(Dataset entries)
----

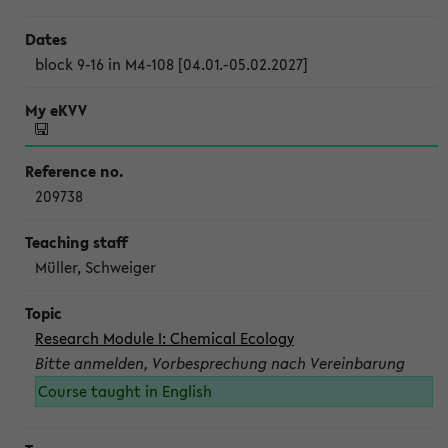
block 9-16 in M4-108 [04.01.-05.02.2027]
209738
Müller, Schweiger
Research Module I: Chemical Ecology
Bitte anmelden, Vorbesprechung nach Vereinbarung
Course taught in English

----

Description of the task:
All lines starting at the one holding "Bitte anmelden, Vorbesprechung" and ending at the last line above must be output exactly, and no other line may appear.

Result:
Bitte anmelden, Vorbesprechung nach Vereinbarung
Course taught in English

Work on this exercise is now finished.